Ce scénario digne du prochain Shyamalan est issu du forum Reddit Waitmares, sur lequel des personnes travaillant ou ayant travaillé dans la restauration partagent leurs cauchemars récurrents sur leur boulot. Si ce témoignage est particulièrement baroque, la plupart des serveurs du forum dépeignent des images plus banales : des caisses enregistreuses qui plantent, des clients mécontents, ou encore des petites erreurs accumulées durant un service qui font boule de neige. Un reflet des pires heures de leur métier, en somme.

Comment expliquer la récurrence de ces mauvais rêves ?

Un journaliste de mental_floss s’est entretenu avec le Docteur Robert Stickgold, directeur du Centre pour le sommeil et la cognition de Harvard, afin de lui poser la question. Selon le scientifique, le sommeil est crucial dans le processus d’apprentissage d’un métier, surtout quand celui-ci est aussi exigeant que l’hôtellerie.

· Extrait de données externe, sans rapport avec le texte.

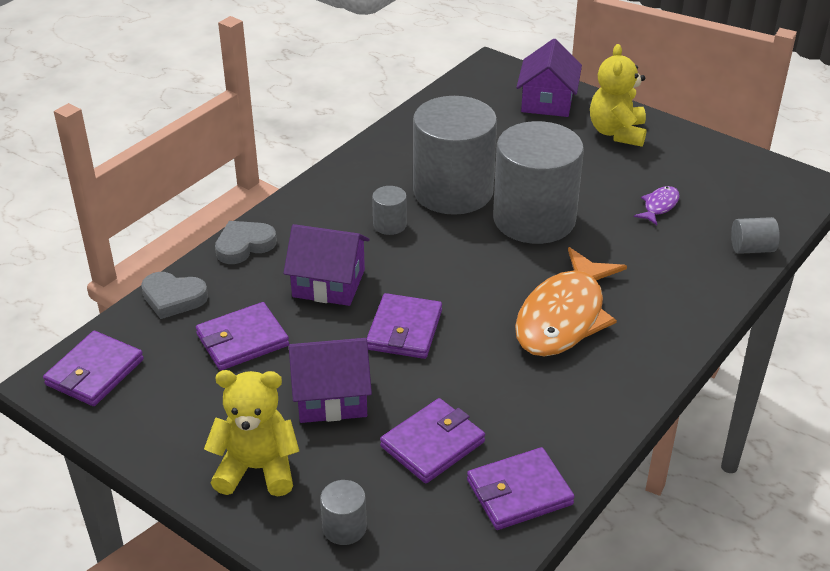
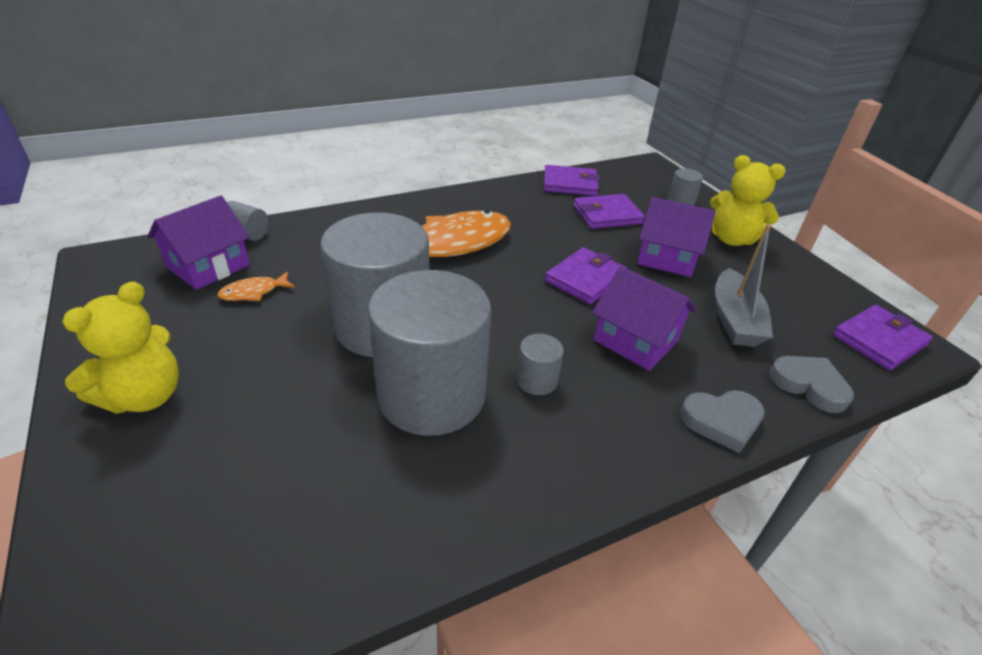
camera: 155 degrees left, 0 degrees up
(242, 340) = (734, 320): purple wallet -> grey boat
(547, 101) = (133, 504): purple house -> purple house (208, 266)
(659, 206) = (254, 292): purple fish -> orange fish

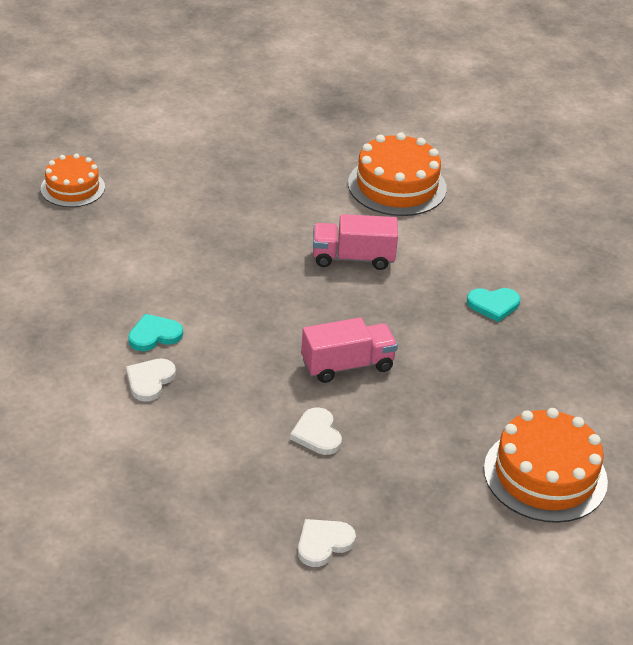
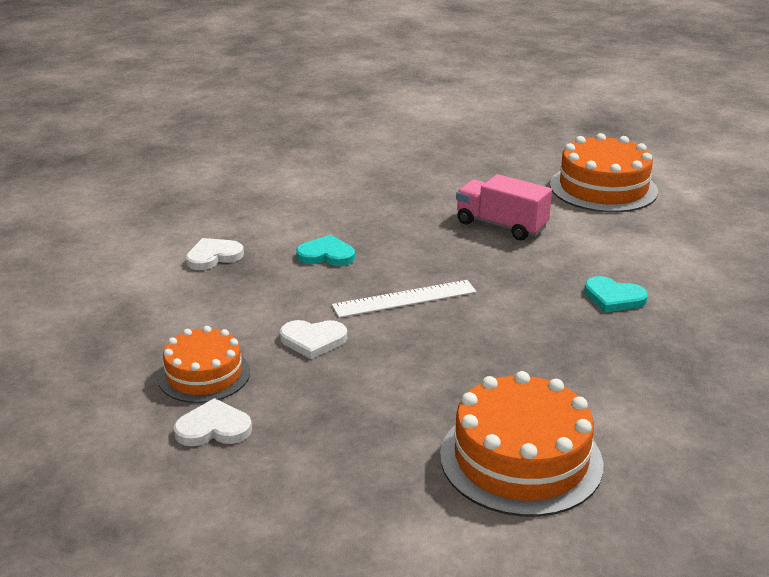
camera: 35 degrees right, 10 degrees down
(72, 188) = (308, 126): orange cake -> orange cake (204, 374)
(154, 335) = (256, 228): turquoise heart -> turquoise heart (326, 255)
(317, 434) = (313, 340): white heart -> white heart turned 105 degrees counterclockwise
(347, 365) = (404, 299): pink truck -> white ruler

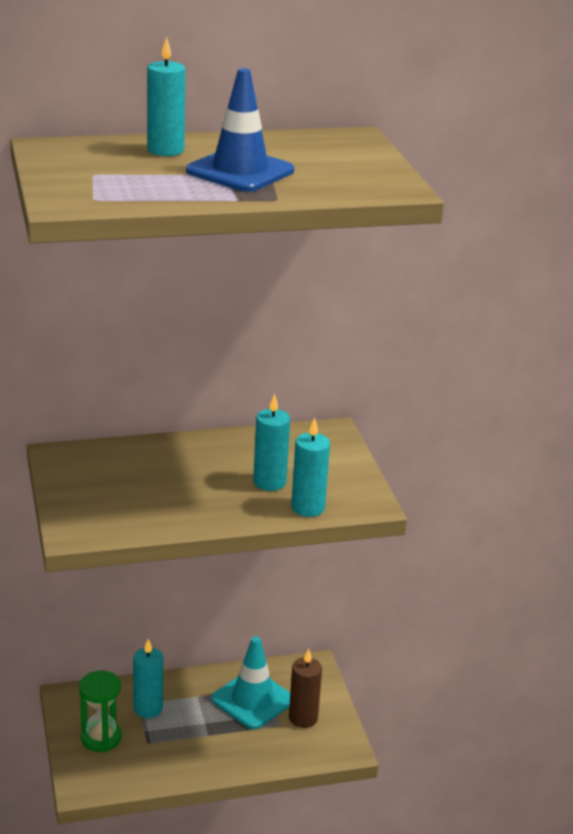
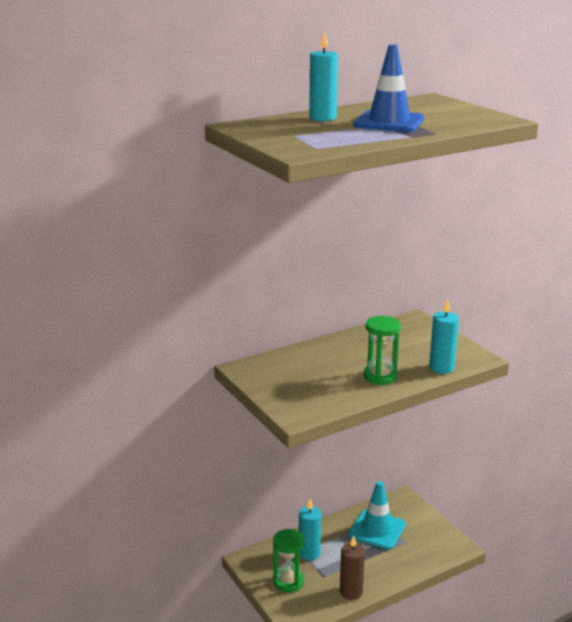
camera: 15 degrees left, 5 degrees down
(219, 502) = (380, 376): none -> green hourglass
(269, 482) = (402, 357): turquoise candle -> none
(303, 718) = (418, 534): brown candle -> brown candle (351, 592)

Le service est un sport de combat


Un serveur qui bosse durant une heure de rush est comme un footballeur en plein match – ou plutôt comme un toréador face à une bête menaçante (l’animal étant dans ce cas-là remplacé par un client affamé) : il fonctionne de manière semi-automatique mais il est au maximum de ses capacités. Quand le soir d’après, il rêve qu’il oublie un café par exemple, c’est son cerveau qui travaille : il s’entraîne à mémoriser les commandes pour les jours qui suivront. Mais comment expliquer que certains continuent à être hantés par des tasses d’arabica des mois ou même des années après avoir changé de profession ?

Le spécialiste du sommeil Michael Nadorff, de l’Université de Mississippi, pense que les waitmares s’apparentent à des cauchemars post-traumatiques, comme ceux que connaissent les vétérans de guerre et plus largement toutes les personnes qui ont été confrontées à un choc émotionnel ou à un état d’angoisse aiguë. C’est le même mécanisme que celui qui pousse les anciens phobiques scolaires à avoir des visions d’interro surprise pendant la nuit. Les serveurs passent par des états de stress si intenses durant leur taff qu’ils sont condamnés à revivre durant leur sommeil ces sentiments négatifs que leur psyché n’a pas fini de digérer. Alors la prochaine fois que votre croque-monsieur tarde à arriver sur votre table à la brasserie, pitié, troquez votre exaspération par de la compassion. Dans la tête de l’équipe du resto, c’est Apocalypse Now.